P-values, Probability, Priors, Rabbits, Quantifauxcation, and Cargo-Cult Statistics [Prof. Philip Stark, Statistics Department, Guest Lecturer.]
A critical discussion of randomness, p-values, hypothesis testing and statistical inference. Prof. Stark will discuss the subtleties intrinsic to these concepts and how we can easily mislead ourselves by following quantitative recipes naïvely, without a proper understanding of their underlying assumptions. These ideas will be illustrated with concrete examples from bird/wind turbine interactions, earthquake modeling and randomized controlled trials.
Big Data [Vikram Sreekanti (Guest Lecturer - EECS PhD student)]
Data management at the level of big organizations can be confusing and often relies on many different technologies. In this lecture we will provide an overview of organizational data management and introduce some of the key technologies used to store and compute on data at scale. Time permitting we will dive into some basic Spark programming.
Ethics in Data Science [Guest Speaker Joshua Kroll]
Data science is being used in growing number of settings to make decisions that impact peoples lives. In this lecture we will discuss just a few of the many ethical and legal considerations in the application of data science to real-world problems.
Our guest speaker Joshua Kroll is a computer scientist and researcher interested in the governance of automated decision-making systems, especially those built with machine learning. He is currently Postdoctoral Research Scholar at UC Berkeley’s School of Information, working with Deirdre Mulligan. Before that he received a PhD in Computer Science in the Security Group at Princeton University. His dissertation on Accountable Algorithms was advised by Edward W. Felten and supported by the Center for Information Technology Policy where he studied topics in security, privacy, and how technology informs policy decisions. Joshua was the program chair of this year’s edition of the successful workshop series “Fairness, Accountability, and Transparency in Machine Learning (FAT/ML)”.

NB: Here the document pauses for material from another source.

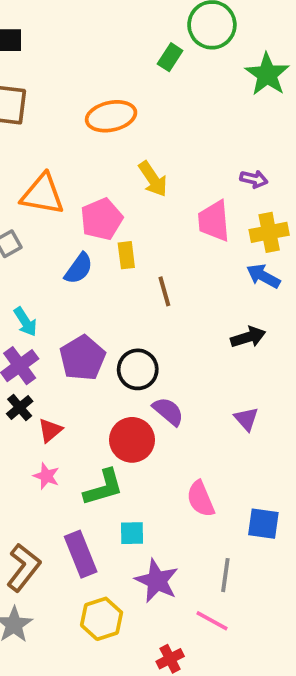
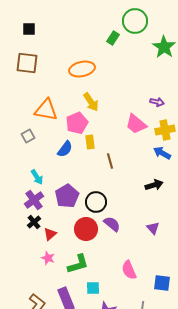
yellow arrow: (153, 179) -> (91, 102), moved
pink trapezoid: (214, 221) -> (136, 124), turned -45
red circle: (132, 440) -> (86, 229), moved

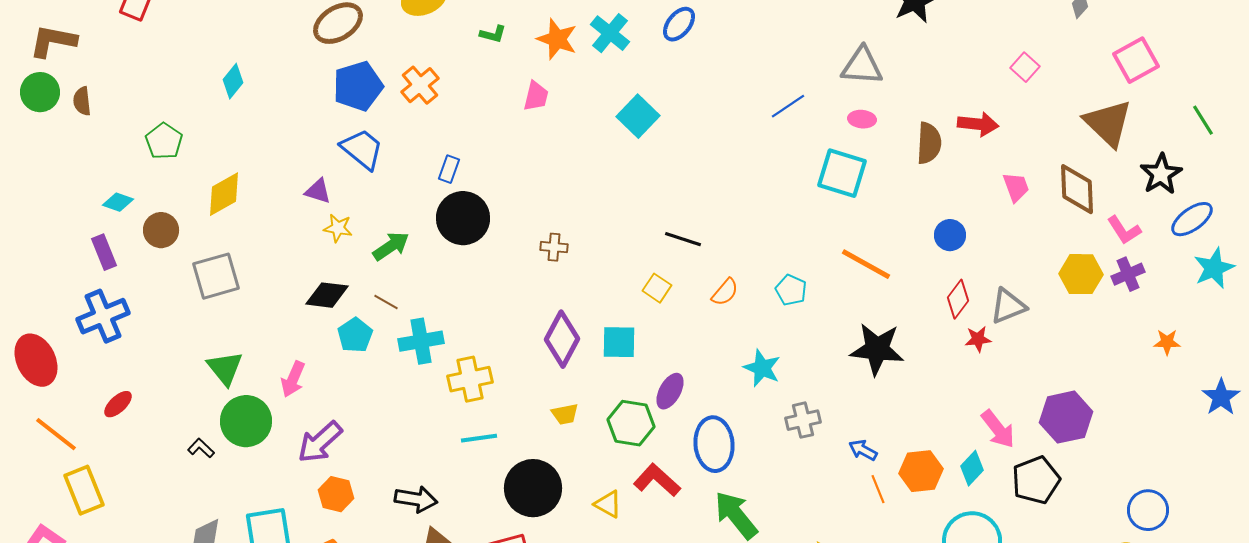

Randomized experiments, A/B tests and sequential monitoring [Guest Speaker Steve Howard.]
It is now commonplace for organizations with websites or mobile apps to run randomized controlled experiments, or “A/B tests” as they’re often called in industry. Such experiments provide a reliable way to determine which product changes lead to the most successful user interactions. In this lecture we will discuss why randomized experiments are so important, talk about some of the key design choices that go into A/B tests, and get a brief introduction to sequential monitoring of experimental results.
Exam Review Part 1 [Gonzalez]
In this exam review we will cover material up to the midterm. This will be largely based on the midterm exam review but we will try to reference more recent concepts.
Exam Review Part 2 [Perez]
In this exam review we will cover material after the midterm.